Events happened quickly, and Ramos said he doesn’t remember any of the parents present at the time noticing the implications of the gesture. Nor does he remember anyone talking to Gust about it afterward. Jordan Blue, a senior who also was in the photo and did not make the gesture, has offered a slightly different account, saying there were parents who were upset about the salute.

Sauk County Facilities Manager Ian Crammond said a security camera outside the courthouse that would have captured the incident was not installed until this month.

A separate camera inside the building’s east entrance includes a partial view of the courthouse steps and was installed at the time of the incident. However, Crammond said footage from that angle is not available for May 5 because of problems with courthouse cameras and their digital recorder.

‘They’re not Nazis’

Both Ramos and Turkington vouched for their peers, claiming most in the photo are not racist and never intended the gesture as a Nazi salute.

“One hand shot up and then everyone else went with, so it was kind of like ‘monkey see, monkey do,’” Ramos said. “It’s just shocking to me also because I know all of them, and I know they’re not Nazis.”

However, he doesn’t blame his classmates for following along with what everyone else was doing. In his eyes, the instinct to imitate is part of the problem.

“I just kind of want to use this as an example to show everyone why they should be themselves and start thinking a little bit more for themselves,” he said. That second of realization “saved me from getting called racist and pretty much everything that everyone else has been experiencing, because, you know, it’s just that split second determined whether or not they were gonna get ripped to shreds or not by people online.”

He said he wanted to speak to the Baraboo News Republic partially because of how “out of control” the issue has gotten and how negatively the school district has been portrayed with reports of bullying at the high school.

“Because after that, it was kind of seen as Baraboo is a racist town full of bullies,” Ramos said.

That image of Baraboo doesn’t accurately reflect the city or its schools, he noted. Ramos said he hasn’t witnessed anything at school that he would “actively call out as racist,” though he acknowledged some forms of subtle racism probably still occur.
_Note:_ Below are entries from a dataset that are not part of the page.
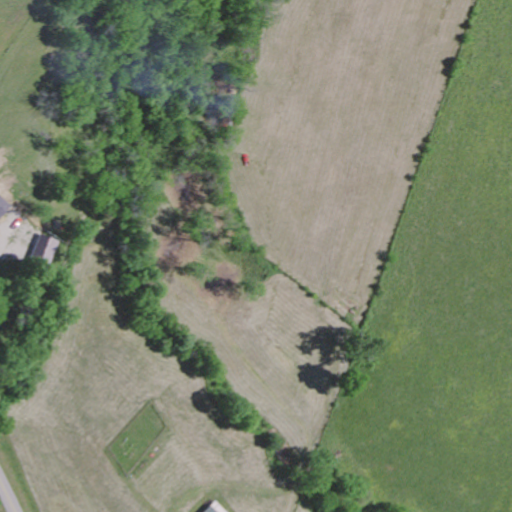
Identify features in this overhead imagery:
building: (2, 205)
road: (3, 241)
building: (42, 251)
road: (9, 492)
building: (212, 508)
Since international attention trained on the district, everyone at school has been “shaken up,” Ramos said. Many students, including those in the photo and some who weren’t there at all, have told him they received threats via social media websites such as Instagram and Twitter. The threats have been reported to authorities, he said, but with so many, it’s hard to tell which ones might be serious.
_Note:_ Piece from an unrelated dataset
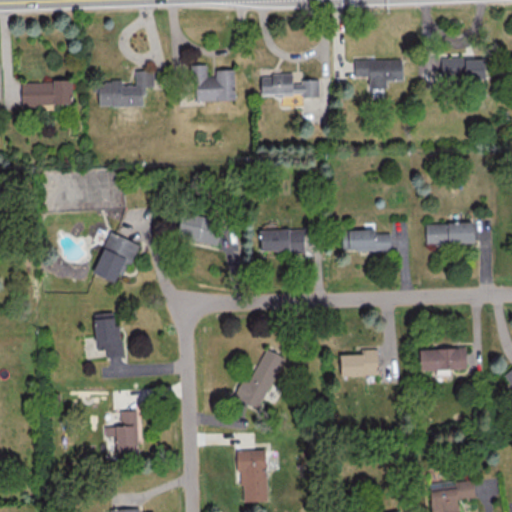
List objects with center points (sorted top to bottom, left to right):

Students also are getting “flooded” with messages calling them Nazis “just because they come here,” Ramos said, though he has been spared. People who didn’t have anything to do with the photo have had to deal with the fallout.

Baraboo Police Chief Mark Schauf said city and school officials have faced threats from around the country.

In an effort to improve and repair some of the damage, school administrators hope to raise funds to send students to the Auschwitz Memorial in Poland, Ramos said.

For his part, Turkington started with an apology.

“I want to apologize to anyone that this incident has hurt; individuals that have been victims of racism, anti-Semitism, and/or xenophobia,” he wrote in his statement. “I would also like to apologize to the people of Baraboo, Baraboo High School, and my family. I am deeply sorry.”